• _EXERCISE DETAILS_: The exercise asks you to copy every line below in which "left" appears.

Content starts

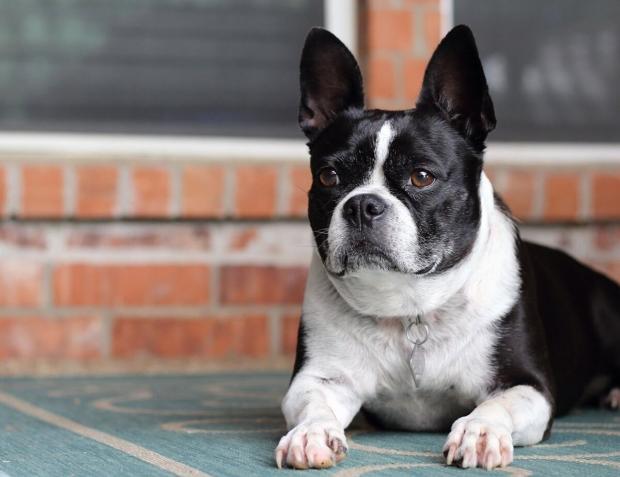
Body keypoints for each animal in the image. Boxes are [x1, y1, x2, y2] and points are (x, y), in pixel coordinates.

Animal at [276, 25, 620, 468]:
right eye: (329, 177)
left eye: (422, 177)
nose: (362, 205)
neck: (410, 309)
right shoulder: (321, 376)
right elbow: (313, 404)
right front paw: (311, 433)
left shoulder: (528, 386)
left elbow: (496, 404)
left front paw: (480, 431)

Content ends

• _WRITTEN RESPONSE_:
left eye: (422, 177)
left shoulder: (528, 386)
left elbow: (496, 404)
left front paw: (480, 431)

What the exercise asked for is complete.